In my view, that purpose of syntax colouring is to make source code more readable to programmers. The way it can achieve this, is by making the code structure more obvious.
Does the colouring above do this? Well, partly yes, partly no.
The one aspect where this succeeds in the above example is the distinct presentation of javadoc comments. This helps a lot separating the comment from the implementation, and also in separating methods from each other. But this is rather coincidental: it works, because a lexical token coincides with a logical structure.
The colouring of different keyword classes, for example, is not especially helpful.
What should syntax colouring do?
Structural syntax colouring would use colour much more explicitly to emphasise the logical structure of the code, instead of the lexical structure. Interesting structural tasks are:
• separating interface from implementation
• separating comments from code
• separating elements of a class (fields, constructors, methods)
Highlighting javadoc comments should be retained, since this is the one thing that is very helpful in the current scheme. In addition to this, we should:
• highlight the class header and the complete method signature
Finding the signature of a method is important; a programmer has to do this often.
Signatures should stand out from the rest of the text.
• highlight field definitions
Field definitions are a separate logical entity that should be easily identifiable.
• distinguish between private and public fields
Private and public field serve different purposes and have important differences
in characteristics. This should pointed out by different appearance.
• highlight control structures
The control structure highlighting should make it easy to recognise the parts
belonging to the control structure, and the embedded block. Highlighting
should colour the control structure keyword and associated parenthesis.
• separate methods, constructors, field definitions and inner classes
The most obvious structure of a class is the division into its members. This
should be immediately visually obvious.
In addition to colouring these main structural aspects, there are two other things that might be helpful: I like the different colouring of strings, as they make some methods more readable, and it might be good to retain some colour for reserved words in method bodies to distinguish them from identifiers.
The next question then is: what should it look like?
The obvious mechanism that is usually employed is font colour. This will remain an important aspect.

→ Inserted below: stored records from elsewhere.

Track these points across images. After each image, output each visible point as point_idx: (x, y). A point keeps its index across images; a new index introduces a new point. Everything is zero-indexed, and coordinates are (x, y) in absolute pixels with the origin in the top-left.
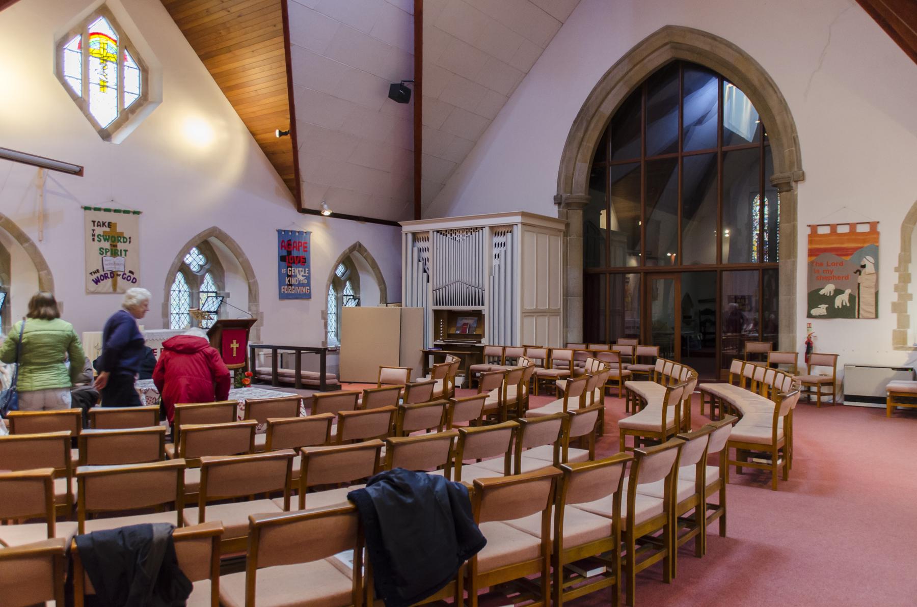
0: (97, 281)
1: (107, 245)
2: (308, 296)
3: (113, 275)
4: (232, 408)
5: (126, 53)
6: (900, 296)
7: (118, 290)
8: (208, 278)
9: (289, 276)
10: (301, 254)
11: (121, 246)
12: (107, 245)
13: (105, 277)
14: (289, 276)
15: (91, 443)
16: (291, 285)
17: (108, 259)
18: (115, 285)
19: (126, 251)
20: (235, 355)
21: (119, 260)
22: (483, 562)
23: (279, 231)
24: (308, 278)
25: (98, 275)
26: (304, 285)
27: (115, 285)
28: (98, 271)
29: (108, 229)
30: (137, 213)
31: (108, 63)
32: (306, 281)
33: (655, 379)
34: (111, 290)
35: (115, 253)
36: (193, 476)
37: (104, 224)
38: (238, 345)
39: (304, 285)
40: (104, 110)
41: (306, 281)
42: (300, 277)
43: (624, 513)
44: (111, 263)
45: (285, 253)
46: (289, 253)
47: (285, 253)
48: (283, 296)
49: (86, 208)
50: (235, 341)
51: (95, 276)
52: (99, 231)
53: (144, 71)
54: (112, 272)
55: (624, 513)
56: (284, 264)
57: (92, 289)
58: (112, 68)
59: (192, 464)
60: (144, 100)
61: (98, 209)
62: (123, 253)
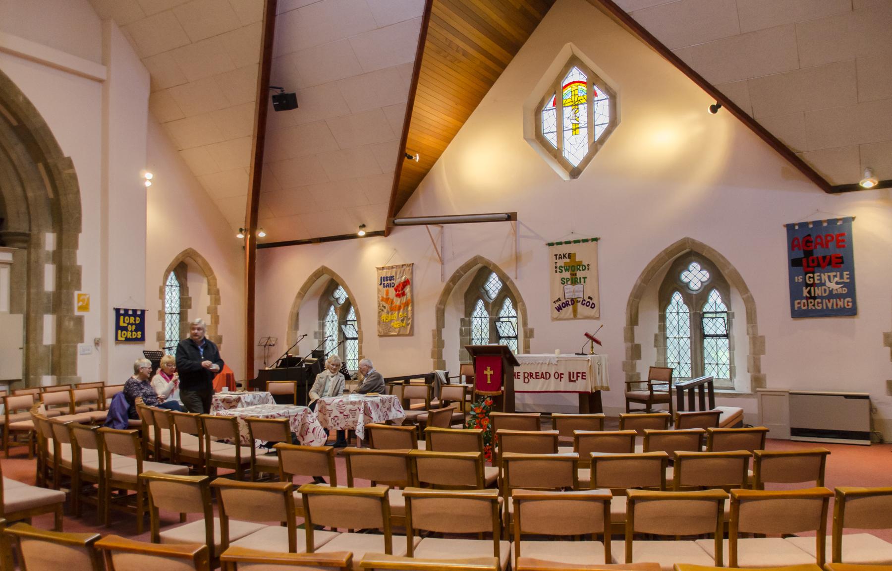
0: (559, 309)
1: (567, 275)
2: (852, 312)
3: (574, 301)
4: (818, 459)
5: (595, 88)
6: (633, 367)
7: (578, 316)
8: (715, 296)
9: (807, 285)
10: (832, 250)
11: (580, 274)
12: (567, 275)
13: (567, 304)
14: (807, 285)
15: (433, 436)
16: (814, 298)
17: (569, 288)
18: (575, 312)
19: (585, 278)
20: (489, 382)
21: (579, 287)
22: (201, 519)
23: (790, 227)
24: (851, 287)
25: (560, 303)
26: (840, 296)
27: (575, 312)
28: (559, 299)
29: (568, 260)
30: (596, 240)
31: (579, 106)
32: (845, 291)
33: (242, 424)
34: (572, 316)
35: (574, 281)
36: (619, 505)
37: (564, 256)
38: (492, 372)
39: (840, 296)
40: (575, 150)
41: (845, 291)
42: (832, 285)
43: (217, 521)
44: (571, 291)
45: (800, 254)
46: (808, 253)
47: (800, 254)
48: (797, 314)
49: (550, 244)
50: (489, 368)
51: (557, 305)
52: (561, 262)
53: (613, 97)
54: (572, 300)
55: (217, 521)
56: (800, 269)
57: (555, 316)
58: (583, 109)
59: (617, 492)
60: (614, 123)
61: (560, 243)
62: (582, 280)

Another possibility would be type face styles (bold, italics) or different faces. I have not used this for now. Styles, such as bold, are not supported well for all fonts on all systems, and I fear that we might be getting into technical problems more than it’s worth. So I leave this as an open question for now.
But another possible, underused technique, is background colouring, and other graphical annotation. To give you an idea what I mean, consider the following example.
Structural syntax colouring – an example
Here, I have used background colour to make method definitions stand out. Coloured bars on the right distinguish field definitions, constructors, and methods. Further, public and private methods should be distinguished (not shown here).
Method signatures are highlighted, and public and private field definitions are distinguished.
This is just a quick screenshot mock-up to demonstrate an example. The actual colour values are debatable, and can no doubt be improved. I also think that people can come up with other ways to highlight logical code structure. But you get the idea, I assume.
Let’s get rid of letting technical incidentals dictate the appearance, and make it useful for the reader!